→ **EXTRACT TO READ**
During the study period from June to October 2023, 1,285 neonates were born at 35 completed weeks to 41 6/7 weeks of gestation. We screened 76 late preterm AGA neonates for Group 1 and 145 term SGA neonates for Group 2, and 55 were enrolled in both the groups. For Control Group 3, 124 term AGA neonates delivered after group enrolment were assessed and 110 neonates who met the inclusion criteria were enrolled as controls. A summary of the enrolment procedure with reasons for exclusion is shown in Figure 1.

→ **TASKS TO COMPLETE**
1. In the study enrolment passage, how many neonates were born at 35 completed weeks to 41 6/7 weeks of gestation?
2. Rewrite the study enrolment passage, beginning at the words "During the study" and stopping after "in Figure 1.", with "neonates" renamed to "newborns" throughout.

→ **SUPPLIED MATERIAL**
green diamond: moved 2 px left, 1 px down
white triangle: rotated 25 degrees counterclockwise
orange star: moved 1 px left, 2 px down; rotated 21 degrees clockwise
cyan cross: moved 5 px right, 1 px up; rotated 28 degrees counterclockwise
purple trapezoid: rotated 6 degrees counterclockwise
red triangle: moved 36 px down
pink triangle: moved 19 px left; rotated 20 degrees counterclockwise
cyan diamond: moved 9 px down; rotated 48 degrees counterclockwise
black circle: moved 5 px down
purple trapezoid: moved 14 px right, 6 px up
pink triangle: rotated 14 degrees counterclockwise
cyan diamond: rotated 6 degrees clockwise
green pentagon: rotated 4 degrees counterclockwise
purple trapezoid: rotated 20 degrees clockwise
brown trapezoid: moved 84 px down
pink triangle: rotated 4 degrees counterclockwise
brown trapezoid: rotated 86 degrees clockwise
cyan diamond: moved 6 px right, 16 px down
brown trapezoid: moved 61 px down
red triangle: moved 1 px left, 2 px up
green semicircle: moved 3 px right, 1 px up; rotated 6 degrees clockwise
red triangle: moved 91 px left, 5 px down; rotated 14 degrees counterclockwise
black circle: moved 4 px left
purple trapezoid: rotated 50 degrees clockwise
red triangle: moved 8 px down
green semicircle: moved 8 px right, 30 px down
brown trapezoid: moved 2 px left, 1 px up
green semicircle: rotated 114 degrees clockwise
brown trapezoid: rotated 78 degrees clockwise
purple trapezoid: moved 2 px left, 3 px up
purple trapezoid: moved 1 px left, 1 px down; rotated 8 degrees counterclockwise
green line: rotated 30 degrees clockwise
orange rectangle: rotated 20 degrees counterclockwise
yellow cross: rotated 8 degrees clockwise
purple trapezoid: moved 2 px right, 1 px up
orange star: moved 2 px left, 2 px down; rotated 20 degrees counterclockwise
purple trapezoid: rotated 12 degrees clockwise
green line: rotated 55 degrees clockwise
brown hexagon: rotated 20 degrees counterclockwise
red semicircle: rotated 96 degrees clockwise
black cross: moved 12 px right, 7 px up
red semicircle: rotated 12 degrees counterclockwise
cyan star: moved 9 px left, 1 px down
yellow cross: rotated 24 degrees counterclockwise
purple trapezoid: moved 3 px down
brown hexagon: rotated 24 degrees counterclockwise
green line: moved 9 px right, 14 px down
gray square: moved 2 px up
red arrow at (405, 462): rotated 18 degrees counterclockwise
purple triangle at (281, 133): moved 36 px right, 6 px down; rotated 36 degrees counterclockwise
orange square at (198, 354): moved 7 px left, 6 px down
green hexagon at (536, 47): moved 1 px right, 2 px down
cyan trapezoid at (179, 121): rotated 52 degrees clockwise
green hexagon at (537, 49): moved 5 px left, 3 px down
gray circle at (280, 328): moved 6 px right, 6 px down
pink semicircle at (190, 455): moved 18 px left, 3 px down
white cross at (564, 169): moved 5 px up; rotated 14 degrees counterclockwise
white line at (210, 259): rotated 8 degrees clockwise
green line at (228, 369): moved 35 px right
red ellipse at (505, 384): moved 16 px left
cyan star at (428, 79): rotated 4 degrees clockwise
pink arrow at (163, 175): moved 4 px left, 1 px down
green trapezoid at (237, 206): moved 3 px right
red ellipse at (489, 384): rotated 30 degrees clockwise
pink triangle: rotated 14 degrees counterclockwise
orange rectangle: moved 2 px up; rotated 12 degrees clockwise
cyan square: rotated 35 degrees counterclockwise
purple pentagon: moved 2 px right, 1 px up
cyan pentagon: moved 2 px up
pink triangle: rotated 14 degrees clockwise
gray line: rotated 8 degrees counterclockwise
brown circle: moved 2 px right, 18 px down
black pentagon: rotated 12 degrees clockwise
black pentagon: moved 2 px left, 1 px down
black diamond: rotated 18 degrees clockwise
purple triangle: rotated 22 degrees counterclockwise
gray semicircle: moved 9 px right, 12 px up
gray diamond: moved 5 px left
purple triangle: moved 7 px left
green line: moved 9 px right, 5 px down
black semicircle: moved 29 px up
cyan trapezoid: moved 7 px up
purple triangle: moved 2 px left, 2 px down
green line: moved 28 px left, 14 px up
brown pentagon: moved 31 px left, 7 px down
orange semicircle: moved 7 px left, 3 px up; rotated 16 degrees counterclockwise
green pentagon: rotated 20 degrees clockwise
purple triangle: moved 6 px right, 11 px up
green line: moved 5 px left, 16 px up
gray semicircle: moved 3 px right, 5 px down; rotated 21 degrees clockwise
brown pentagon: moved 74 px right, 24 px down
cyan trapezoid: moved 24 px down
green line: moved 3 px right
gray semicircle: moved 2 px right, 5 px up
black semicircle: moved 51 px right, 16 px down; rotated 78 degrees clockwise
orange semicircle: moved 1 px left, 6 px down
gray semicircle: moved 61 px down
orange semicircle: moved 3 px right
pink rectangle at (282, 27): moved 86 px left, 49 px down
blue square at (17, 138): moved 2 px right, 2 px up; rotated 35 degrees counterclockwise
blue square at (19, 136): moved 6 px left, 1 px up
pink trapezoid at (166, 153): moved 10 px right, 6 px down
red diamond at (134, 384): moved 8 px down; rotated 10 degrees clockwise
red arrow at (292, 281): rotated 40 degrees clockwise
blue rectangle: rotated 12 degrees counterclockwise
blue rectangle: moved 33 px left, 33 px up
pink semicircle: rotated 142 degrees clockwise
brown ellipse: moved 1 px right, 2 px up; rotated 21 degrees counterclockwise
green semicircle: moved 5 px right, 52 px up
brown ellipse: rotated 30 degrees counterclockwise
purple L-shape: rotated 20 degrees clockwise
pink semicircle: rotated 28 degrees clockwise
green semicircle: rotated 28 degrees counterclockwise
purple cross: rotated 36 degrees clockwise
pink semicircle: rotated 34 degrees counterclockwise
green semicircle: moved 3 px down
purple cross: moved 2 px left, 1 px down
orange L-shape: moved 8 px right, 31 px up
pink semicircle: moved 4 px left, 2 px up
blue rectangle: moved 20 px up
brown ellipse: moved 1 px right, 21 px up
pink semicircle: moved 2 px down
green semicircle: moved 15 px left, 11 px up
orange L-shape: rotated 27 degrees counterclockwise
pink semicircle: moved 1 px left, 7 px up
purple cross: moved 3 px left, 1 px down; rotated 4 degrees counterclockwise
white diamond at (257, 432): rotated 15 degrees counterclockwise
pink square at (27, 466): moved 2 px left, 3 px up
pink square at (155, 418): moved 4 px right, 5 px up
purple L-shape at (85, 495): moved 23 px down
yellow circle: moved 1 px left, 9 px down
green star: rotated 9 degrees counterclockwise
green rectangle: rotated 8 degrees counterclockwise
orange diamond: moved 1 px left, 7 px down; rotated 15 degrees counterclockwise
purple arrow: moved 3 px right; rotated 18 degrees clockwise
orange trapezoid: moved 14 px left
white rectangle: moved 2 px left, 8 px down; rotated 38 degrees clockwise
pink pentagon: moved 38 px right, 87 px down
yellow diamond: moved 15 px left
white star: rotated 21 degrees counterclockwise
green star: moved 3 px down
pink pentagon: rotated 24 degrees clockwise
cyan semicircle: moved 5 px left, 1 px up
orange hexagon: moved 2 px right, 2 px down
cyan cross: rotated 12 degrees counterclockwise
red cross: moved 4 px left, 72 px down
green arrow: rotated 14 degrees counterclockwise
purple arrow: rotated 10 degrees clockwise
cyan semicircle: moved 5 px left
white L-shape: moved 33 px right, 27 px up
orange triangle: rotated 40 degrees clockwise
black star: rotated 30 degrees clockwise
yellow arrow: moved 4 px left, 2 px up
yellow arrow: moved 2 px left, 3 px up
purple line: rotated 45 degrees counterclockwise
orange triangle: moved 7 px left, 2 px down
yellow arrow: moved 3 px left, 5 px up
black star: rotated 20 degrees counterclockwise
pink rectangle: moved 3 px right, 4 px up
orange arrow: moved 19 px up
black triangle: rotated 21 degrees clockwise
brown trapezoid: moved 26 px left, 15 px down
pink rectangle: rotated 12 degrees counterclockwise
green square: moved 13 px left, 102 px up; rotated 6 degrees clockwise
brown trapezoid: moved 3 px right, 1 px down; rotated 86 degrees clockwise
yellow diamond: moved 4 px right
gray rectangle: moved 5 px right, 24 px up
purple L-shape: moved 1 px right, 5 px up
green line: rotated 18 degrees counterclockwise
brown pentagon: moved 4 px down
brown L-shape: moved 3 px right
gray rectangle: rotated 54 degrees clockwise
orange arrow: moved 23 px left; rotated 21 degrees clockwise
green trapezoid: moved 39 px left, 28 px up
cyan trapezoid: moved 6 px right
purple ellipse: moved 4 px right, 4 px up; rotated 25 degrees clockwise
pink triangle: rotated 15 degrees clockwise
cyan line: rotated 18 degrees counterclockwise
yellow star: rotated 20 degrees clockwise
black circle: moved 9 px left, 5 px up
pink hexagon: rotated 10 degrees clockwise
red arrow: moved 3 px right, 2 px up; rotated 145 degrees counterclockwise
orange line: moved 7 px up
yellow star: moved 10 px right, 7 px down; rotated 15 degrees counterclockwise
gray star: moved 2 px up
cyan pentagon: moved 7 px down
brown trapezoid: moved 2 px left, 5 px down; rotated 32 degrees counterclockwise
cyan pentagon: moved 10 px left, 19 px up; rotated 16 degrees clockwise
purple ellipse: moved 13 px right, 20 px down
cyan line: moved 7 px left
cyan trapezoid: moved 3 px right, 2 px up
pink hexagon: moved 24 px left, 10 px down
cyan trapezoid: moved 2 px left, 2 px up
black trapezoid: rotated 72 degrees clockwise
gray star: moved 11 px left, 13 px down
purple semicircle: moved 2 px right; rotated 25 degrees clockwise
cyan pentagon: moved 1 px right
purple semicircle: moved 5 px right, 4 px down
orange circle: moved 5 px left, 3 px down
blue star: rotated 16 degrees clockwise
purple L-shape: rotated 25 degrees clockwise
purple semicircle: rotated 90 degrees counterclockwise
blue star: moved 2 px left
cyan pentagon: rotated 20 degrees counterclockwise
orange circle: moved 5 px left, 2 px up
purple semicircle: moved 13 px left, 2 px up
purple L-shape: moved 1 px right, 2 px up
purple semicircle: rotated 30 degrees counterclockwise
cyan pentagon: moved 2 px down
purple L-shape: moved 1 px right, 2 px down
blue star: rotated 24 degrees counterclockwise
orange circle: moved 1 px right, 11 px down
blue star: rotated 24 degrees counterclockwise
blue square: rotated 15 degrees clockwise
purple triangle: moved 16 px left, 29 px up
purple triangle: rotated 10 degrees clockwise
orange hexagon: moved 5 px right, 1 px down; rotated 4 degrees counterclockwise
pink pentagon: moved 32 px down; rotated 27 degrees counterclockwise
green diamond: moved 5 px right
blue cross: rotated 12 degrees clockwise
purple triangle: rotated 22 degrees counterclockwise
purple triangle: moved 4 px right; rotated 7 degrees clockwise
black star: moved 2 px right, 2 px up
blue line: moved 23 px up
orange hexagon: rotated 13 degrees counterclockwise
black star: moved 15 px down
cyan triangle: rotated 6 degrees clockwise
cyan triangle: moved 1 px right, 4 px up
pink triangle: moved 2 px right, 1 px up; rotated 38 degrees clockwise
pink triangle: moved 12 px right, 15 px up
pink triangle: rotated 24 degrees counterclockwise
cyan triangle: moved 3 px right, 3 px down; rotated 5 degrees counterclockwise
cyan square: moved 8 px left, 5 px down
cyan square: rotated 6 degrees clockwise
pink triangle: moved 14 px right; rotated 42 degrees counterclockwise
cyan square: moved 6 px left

→ **ANSWER LIST**
1. 1,285

2.
During the study period from June to October 2023, 1,285 newborns were born at 35 completed weeks to 41 6/7 weeks of gestation. We screened 76 late preterm AGA newborns for Group 1 and 145 term SGA newborns for Group 2, and 55 were enrolled in both the groups. For Control Group 3, 124 term AGA newborns delivered after group enrolment were assessed and 110 newborns who met the inclusion criteria were enrolled as controls. A summary of the enrolment procedure with reasons for exclusion is shown in Figure 1.